Após o voto de quatro horas do ministro Dias Toffoli, que levantou uma série de dúvidas entre os colegas, o plenário do Supremo Tribunal Federal (STF) retomou na tarde desta quinta-feira, 21, o julgamento que discute o compartilhamento de informações fiscais e bancárias pela Receita Federal e pela Unidade de Inteligência Financeira (UIF) - antigo Coaf - com o Ministério Público Federal.
Antes mesmo do início da sessão desta quinta-feira, ministros do STF discutiram reservadamente a possibilidade de delimitar o julgamento à Receita, excluindo o Coaf. Esse ponto já foi levantado no julgamento pelo procurador-geral da República, Augusto Aras, e deve voltar à tona ao longo do debate na sessão de hoje, possivelmente, no voto do relator da Operação Lava Jato no STF, ministro Edson Fachin.
Pelo menos quatro ministros do STF não estão plenamente convencidos de que a ação em discussão no plenário, que se limitava originalmente à Receita Federal, pode ser ampliada a ponto de definir como deve ser feita a troca de informações do antigo Coaf.
Segundo o Estado/Broadcast Político apurou, o ministro Edson Fachin - que será o terceiro a se manifestar no julgamento - deve abordar essa questão. O ministro deve restringir o voto à questão da Receita, sem incluir o Coaf.
Para um outro ministro, se já é difícil julgar o caso concreto, "então imagina quando se parte para disciplinar de uma forma abrangente uma matéria como essa, tão palpitante, momentosa". Para um terceiro integrante da Corte, o julgamento não tem nada a ver com o Coaf.
Isso porque o caso analisado gira em torno de um processo de sonegação fiscal envolvendo donos de um posto de gasolina em Americana (SP). A defesa dos empresários acusam a Receita de extrapolar suas funções ao passar dados sigilosos sem aval da Justiça. O processo ganhou repercussão geral, ou seja, o entendimento firmado pelo Supremo deve ser aplicado para outros casos nos diversos tribunais do País.
Para o procurador-geral da República, Toffoli ampliou o escopo do caso levado a julgamento, incluindo também o Coaf, quando a discussão inicial tratava apenas da Receita.
Relator da ação, Toffoli determinou em julho a suspensão de diversos procedimentos de investigação apoiados em dados fiscais e bancários compartilhados sem o aval prévio da Justiça, o que beneficiou o senador Flávio Bolsonaro (RJ) em suposto esquema da "rachadinha" na Assembleia Legislativa do Rio de Janeiro.

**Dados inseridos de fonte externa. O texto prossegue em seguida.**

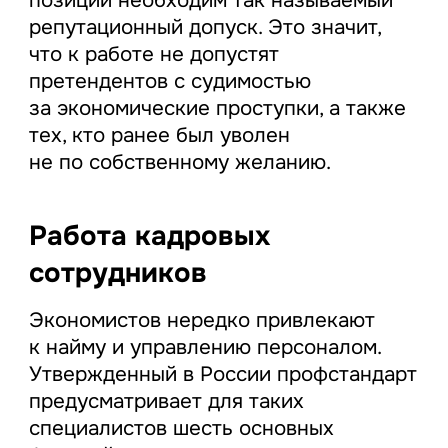
репутационный допуск. Это значит,
что к работе не допустят
претендентов с судимостью
за экономические проступки, а также
тех, кто ранее был уволен
не по собственному желанию.
Работа кадровых
сотрудников
Экономистов нередко привлекают
к найму и управлению персоналом.
Утвержденный в России профстандарт
предусматривает для таких
специалистов шесть основных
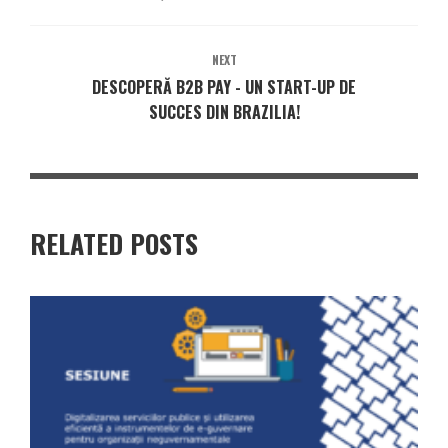
NEXT
DESCOPERĂ B2B PAY - UN START-UP DE
SUCCES DIN BRAZILIA!
RELATED POSTS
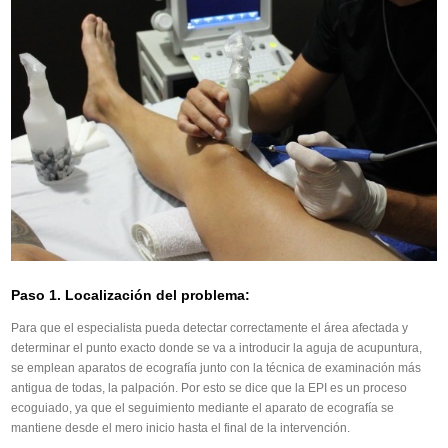
Paso 1. Localización del problema:
Para que el especialista pueda detectar correctamente el área afectada y
determinar el punto exacto donde se va a introducir la aguja de acupuntura,
se emplean aparatos de ecografía junto con la técnica de examinación más
antigua de todas, la palpación. Por esto se dice que la EPI es un proceso
ecoguiado, ya que el seguimiento mediante el aparato de ecografía se
mantiene desde el mero inicio hasta el final de la intervención.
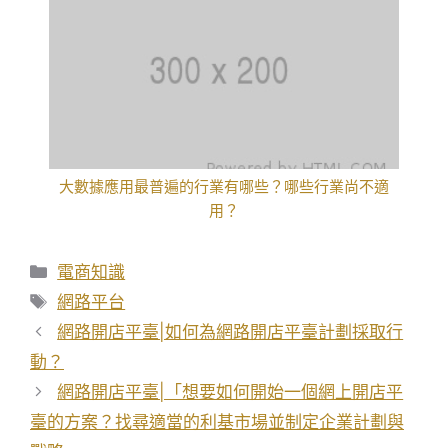
大數據應用最普遍的行業有哪些？哪些行業尚不適
用？
分
電商知識
類
標
網路平台
籤
網路開店平臺|如何為網路開店平臺計劃採取行
動？
網路開店平臺|「想要如何開始一個網上開店平
臺的方案？找尋適當的利基市場並制定企業計劃與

Entre os processos paralisados estão investigações sobre crimes contra a ordem tributária, relacionados à lavagem ou ocultação de bens, além de apurações sobre crimes ambientais na Amazônia, contrabando e corrupção. Se o Supremo decidir que é necessária a autorização de um juiz para o envio dos dados, a Lava Jato sofrerá mais uma derrota.
Um quarto ministro diz acreditar que a discussão tem várias nuances e que ainda tem muitas dúvidas sobre o assunto. Para esse ministro, o ideal seria se a Corte ganhasse mais tempo para se debruçar sobre o tema.
'Javanês'
No início da sessão desta quinta-feira, Toffoli procurou esclarecer pontos do voto proferido ontem, reafirmando os pontos que já haviam sido apresentados. Ao final da sessão de quarta-feira, o ministro Luís Roberto Barroso disse que "tem que chamar um professor de javanês" para compreender o voto do presidente do Supremo.
Para Toffoli, o antigo Coaf pode compartilhar informações com o Ministério Público e a Polícia, mas os dados devem ser repassados mediante sistemas de acesso restrito e vedadas outras formas de comunicação, como e-mail. Na avaliação de Toffoli, a UIF também não pode elaborar relatório de inteligência por "encomenda" contra cidadãos sem qualquer investigação criminal existente.
Esses dois pontos são contestados pela defesa de Flávio Bolsonaro, que utilizou esses argumentos para anular as investigações.
O presidente do STF também quer proibir a Receita de incluir nas chamadas Representações Fiscais para Fins Penais (RFFP) que envia ao Ministério Público, dados considerados sensíveis, como a íntegra de extratos bancários ou de declaração de imposto de renda, a não ser que solicite autorização da Justiça. Na prática, isso obrigaria a Receita a rever os procedimentos atualmente adotados.